Text data extracted from pages:
--------------------------------

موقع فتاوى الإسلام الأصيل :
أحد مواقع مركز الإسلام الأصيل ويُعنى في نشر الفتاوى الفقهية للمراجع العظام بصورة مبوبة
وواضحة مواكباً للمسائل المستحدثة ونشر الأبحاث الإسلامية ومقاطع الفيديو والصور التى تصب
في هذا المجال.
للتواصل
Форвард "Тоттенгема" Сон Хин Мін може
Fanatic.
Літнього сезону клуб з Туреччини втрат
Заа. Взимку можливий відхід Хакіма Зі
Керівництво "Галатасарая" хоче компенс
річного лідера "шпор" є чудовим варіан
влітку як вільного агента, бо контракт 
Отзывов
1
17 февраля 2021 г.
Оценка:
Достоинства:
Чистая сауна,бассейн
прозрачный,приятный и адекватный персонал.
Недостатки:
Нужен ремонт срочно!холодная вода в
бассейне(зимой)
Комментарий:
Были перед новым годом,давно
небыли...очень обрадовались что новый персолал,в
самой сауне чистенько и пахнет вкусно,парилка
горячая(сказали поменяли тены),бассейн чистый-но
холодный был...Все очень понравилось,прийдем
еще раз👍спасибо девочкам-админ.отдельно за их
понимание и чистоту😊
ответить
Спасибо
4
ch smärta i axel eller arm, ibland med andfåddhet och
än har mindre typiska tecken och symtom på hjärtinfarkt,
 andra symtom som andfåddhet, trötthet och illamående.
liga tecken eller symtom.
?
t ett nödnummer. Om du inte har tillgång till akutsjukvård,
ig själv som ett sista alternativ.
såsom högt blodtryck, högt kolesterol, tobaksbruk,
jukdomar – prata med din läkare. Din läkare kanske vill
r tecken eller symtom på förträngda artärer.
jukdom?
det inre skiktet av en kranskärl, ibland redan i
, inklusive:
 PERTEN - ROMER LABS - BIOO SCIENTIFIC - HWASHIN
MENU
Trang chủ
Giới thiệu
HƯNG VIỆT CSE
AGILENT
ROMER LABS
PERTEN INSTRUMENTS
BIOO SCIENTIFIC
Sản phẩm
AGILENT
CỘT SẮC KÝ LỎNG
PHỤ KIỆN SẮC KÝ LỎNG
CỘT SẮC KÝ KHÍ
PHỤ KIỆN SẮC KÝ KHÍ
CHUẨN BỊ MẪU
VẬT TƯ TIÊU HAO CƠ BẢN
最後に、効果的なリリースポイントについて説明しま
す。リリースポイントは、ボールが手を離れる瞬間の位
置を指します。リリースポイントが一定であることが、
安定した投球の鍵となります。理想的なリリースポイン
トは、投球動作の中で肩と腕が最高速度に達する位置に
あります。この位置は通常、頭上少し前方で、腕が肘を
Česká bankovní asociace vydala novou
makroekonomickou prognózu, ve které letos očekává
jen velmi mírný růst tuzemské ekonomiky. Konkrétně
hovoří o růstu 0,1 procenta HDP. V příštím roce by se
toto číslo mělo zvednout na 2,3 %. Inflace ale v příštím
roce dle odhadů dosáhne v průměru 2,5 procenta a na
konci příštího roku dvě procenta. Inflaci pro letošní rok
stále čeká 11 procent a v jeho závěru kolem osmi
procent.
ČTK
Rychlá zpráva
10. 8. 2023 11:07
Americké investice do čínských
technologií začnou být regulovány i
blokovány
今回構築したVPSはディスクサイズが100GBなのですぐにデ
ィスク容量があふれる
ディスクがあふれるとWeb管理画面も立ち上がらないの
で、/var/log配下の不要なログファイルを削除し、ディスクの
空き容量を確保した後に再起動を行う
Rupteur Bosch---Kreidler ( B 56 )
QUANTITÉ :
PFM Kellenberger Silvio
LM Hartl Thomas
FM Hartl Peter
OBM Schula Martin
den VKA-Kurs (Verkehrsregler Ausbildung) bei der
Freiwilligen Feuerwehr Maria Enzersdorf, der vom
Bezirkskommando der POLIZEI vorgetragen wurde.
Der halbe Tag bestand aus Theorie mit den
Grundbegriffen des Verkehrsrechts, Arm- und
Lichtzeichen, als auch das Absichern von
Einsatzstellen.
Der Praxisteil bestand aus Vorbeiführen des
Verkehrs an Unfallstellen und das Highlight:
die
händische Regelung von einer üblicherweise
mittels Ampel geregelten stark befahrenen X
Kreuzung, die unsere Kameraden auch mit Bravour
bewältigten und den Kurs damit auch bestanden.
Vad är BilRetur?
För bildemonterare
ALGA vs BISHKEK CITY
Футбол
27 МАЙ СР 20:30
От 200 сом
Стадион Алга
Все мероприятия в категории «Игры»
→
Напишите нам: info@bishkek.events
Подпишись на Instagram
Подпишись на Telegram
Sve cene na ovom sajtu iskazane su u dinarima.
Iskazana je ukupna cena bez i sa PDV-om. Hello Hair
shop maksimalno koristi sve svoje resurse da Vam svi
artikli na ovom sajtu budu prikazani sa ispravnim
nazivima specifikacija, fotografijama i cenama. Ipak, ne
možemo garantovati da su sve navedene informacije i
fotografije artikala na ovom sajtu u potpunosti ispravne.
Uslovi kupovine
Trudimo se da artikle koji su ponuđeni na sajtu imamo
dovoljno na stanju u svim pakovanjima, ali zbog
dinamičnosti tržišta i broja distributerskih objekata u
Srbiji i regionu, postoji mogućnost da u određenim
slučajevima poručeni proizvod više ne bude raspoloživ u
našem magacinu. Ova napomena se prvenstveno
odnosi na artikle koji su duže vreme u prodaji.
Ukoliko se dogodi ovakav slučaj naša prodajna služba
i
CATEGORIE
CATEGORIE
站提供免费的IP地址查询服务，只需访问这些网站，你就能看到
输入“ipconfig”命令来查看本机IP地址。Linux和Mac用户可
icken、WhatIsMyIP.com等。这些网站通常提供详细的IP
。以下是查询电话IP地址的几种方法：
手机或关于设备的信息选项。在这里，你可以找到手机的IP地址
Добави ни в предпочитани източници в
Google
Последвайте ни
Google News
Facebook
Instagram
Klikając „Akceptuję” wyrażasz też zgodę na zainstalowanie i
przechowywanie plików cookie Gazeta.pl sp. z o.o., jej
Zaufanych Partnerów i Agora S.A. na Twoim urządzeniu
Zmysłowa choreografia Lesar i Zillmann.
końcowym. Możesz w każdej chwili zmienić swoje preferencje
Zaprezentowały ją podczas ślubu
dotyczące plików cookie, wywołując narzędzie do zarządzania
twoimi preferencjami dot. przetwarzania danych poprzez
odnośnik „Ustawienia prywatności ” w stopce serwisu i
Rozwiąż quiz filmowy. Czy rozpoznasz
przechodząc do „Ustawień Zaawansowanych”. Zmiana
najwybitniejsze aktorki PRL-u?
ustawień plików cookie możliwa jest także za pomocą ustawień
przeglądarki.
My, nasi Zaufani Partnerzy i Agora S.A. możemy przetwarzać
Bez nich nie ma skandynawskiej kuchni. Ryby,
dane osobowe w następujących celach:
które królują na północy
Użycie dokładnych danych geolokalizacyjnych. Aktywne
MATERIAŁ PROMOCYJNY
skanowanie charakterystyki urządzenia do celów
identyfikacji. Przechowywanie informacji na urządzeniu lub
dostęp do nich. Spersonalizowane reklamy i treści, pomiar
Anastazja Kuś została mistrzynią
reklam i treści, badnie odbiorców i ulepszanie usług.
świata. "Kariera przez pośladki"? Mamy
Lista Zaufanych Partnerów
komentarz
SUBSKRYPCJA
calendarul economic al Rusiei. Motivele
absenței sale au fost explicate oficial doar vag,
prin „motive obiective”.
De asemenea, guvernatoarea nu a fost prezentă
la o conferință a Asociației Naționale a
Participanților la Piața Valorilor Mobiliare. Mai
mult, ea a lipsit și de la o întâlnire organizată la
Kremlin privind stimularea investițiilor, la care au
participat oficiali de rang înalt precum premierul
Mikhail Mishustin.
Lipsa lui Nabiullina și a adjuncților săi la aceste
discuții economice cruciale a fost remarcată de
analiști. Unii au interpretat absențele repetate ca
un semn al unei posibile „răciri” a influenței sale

--------------------------------

INSTRUCTION
How many lines in the items contain the word "ovom"? Reply with the number alone.

RESPONSE
3